§ What you need to do:
Answer these questions using the book review:
(a) What kind of books were Eric Rill's two previous books?
(b) How many days does the novel's chronicle of the Reimer family span?
(c) Which family member ends up being Saul's primary caregiver?

Saturday 22 March 2014

Review -- An Absent Mind by Eric Rill (Avante Press, $17)


Since the first patient was diagnosed with a certain form of dementia by German physician Dr. Alois Alzheimer in 1906, this dreaded disease that severely attacks and deteriorates a person’s cognitive and intellectual capabilities, and forever carries Dr. Alzheimer’s name, now affects over 35 million people around the world.

On the surface, many people know how Alzheimer’s Disease virtually destroy the patient who is unfortunate to be diagnosed with it; however, the side of this disease that is not so well known is how it indirectly affects the people who are part of the patient’s life … the husbands, wives, sons and daughters,  and relatives who have to deal with a family member who are afflicted with the scourge of Alzheimer’s, especially those who are thrust with the responsibility of being one of, or the sole, caregiver. They are the uncounted casualties of this disease.

Montreal novelist Eric Rill, whose two previous books were action thrillers, personally witnessed how Alzheimer’s Disease affected both patient and family members, as his father suffered through it for eight years. For his third novel, Rill decided to forgo the thriller and make it more personal, and give the uninitiated what the true, terrible face of Alzheimer’s is all about for everyone involved. The end result is the sobering, compelling novel An Absent Mind.

The book focuses on Saul Reimer, a retired Westmount businessman in his seventies who is diagnosed with Alzheimer’s after an incident when he leaves his home one day without wearing his grey flannel trousers. What follows is a 690-day chronicle of how this diagnosis affects the entire Reimer family: Saul, his wife Monique (who ends up being the primary caregiver), his daughter Florence, and his son Joey (the perennial black sheep of the family, who is more concerned with his questionable business ventures than the well being of his seriously ill father).

What makes the narrative so interesting is that the story of this painful odyssey is that it’s told not from an objective narrator, but from the points-of-view of all the members of the Reimer family. Allowing such a first-hand account narrative style pervade the text gives the reader a harrowing account of how destructive and degenerative this disease can be when it strikes someone, and the psychological effects it has on each family member. You see how gradually the patient’s cognitive abilities are destroyed as the disease progresses (as well as their sense of paranoia and random aggressiveness grows); there is the feeling of isolation and hopelessness as the caregiver watches the deterioration of their loved one (especially as they become the accidental victim of their random acts of aggressiveness and abuse); and there is the double-edged sword of the involvement of the patient’s offspring, whether it be a constant sense of devotion to make their parent’s final years as comfortable as possible, or reluctance to make the effort of even paying a visit for an hour or two, with the sense that it may or not be the last time they will see their parent alive, and have the chance to resolve past issues or say goodbye as an act of finality.

Perhaps the most heartbreaking part of this book is the final third of it, when the painful decision is made to send Saul to an extended care facility when the progression of the disease has become too much to allow him to live at home and too much of a strain for Monique to remain as a caregiver. This segment of the story has a “snake pit” quality to it, as it reveals the ugly side of the final stages of Alzheimer’s, when the dementia is far too advanced, and the sadness reaches to a sense of pathos, as the family tries to brighten up each visit, as if it may be the last one, and the stricken family member has no idea what is going on.

Rill has done more than write a fact-based novel. Through the art of fiction, he has given the reader who has just a basic knowledge about this disease a harrowing, hard-hitting look at the true nature of Alzheimer’s Disease. Through the struggles of Saul Reimer and his family, An Absent Mind gives us a very cruel, yet very necessary, expose of how such a progressive, degenerative  cerebral disease as Alzheimer’s affects everyone. It is both shocking and informative. And hopefully, it will shock and inform enough people to push even harder to find a cure that will eradicate the horrible devastation that is Alzheimer’s Disease.

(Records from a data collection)
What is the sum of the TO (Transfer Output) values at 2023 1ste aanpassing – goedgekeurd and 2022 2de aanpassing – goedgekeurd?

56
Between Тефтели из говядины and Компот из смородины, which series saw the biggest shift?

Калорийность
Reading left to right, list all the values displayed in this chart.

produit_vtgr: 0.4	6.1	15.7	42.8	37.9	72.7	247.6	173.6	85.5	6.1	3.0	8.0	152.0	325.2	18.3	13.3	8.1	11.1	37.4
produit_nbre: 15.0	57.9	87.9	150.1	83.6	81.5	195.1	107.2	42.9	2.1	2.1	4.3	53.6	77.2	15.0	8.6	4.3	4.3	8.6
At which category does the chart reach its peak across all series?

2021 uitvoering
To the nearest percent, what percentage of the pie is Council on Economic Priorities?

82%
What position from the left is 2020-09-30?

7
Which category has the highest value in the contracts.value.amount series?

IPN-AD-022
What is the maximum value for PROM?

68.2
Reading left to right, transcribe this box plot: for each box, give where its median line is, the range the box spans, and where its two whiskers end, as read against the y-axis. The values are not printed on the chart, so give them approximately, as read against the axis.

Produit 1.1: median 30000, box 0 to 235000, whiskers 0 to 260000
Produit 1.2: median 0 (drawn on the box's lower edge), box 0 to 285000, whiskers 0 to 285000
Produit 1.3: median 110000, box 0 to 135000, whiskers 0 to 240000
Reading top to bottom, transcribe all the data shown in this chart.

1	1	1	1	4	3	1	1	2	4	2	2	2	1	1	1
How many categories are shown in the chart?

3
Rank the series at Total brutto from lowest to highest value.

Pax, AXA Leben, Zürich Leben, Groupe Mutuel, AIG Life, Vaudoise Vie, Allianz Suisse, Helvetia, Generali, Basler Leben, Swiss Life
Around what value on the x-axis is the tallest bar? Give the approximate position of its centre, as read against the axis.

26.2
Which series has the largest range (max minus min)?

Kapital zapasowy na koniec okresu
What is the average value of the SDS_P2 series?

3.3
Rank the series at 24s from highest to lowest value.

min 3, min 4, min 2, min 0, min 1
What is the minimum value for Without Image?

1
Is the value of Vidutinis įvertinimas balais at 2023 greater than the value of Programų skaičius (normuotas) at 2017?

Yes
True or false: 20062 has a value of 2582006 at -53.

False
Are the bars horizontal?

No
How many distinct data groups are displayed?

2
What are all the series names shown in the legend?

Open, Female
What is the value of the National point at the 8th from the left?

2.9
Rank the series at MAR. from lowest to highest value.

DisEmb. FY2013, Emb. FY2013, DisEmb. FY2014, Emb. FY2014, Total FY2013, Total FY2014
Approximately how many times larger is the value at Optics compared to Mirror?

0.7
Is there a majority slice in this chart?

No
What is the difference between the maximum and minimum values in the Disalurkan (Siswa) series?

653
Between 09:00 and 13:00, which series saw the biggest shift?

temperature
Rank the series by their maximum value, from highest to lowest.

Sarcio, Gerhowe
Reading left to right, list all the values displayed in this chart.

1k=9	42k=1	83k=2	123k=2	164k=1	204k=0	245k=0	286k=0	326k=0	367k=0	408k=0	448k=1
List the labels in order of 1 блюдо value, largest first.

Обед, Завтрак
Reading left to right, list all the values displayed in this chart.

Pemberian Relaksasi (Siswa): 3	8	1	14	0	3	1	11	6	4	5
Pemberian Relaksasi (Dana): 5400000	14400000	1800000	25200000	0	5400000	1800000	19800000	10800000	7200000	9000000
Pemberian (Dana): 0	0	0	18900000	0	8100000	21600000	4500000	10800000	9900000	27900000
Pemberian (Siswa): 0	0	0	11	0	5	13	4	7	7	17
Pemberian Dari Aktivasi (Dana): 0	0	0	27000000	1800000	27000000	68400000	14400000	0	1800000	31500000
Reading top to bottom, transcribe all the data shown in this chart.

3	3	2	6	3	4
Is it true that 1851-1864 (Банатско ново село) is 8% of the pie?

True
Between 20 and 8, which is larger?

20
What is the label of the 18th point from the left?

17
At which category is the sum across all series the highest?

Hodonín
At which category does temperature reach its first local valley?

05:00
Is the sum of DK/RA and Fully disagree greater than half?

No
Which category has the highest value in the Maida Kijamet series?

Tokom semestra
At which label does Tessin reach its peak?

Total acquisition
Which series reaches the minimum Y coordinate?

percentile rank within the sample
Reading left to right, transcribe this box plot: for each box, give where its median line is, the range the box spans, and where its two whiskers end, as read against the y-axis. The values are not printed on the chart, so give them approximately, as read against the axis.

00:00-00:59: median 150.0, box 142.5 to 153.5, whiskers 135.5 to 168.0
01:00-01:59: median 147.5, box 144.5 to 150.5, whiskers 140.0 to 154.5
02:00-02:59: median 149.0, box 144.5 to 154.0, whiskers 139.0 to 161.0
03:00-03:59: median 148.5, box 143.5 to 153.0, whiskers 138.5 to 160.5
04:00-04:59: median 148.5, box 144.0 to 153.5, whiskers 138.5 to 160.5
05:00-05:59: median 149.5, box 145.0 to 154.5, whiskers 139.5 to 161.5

§ Task response:
(a) Action thrillers
(b) 690 days
(c) His wife, Monique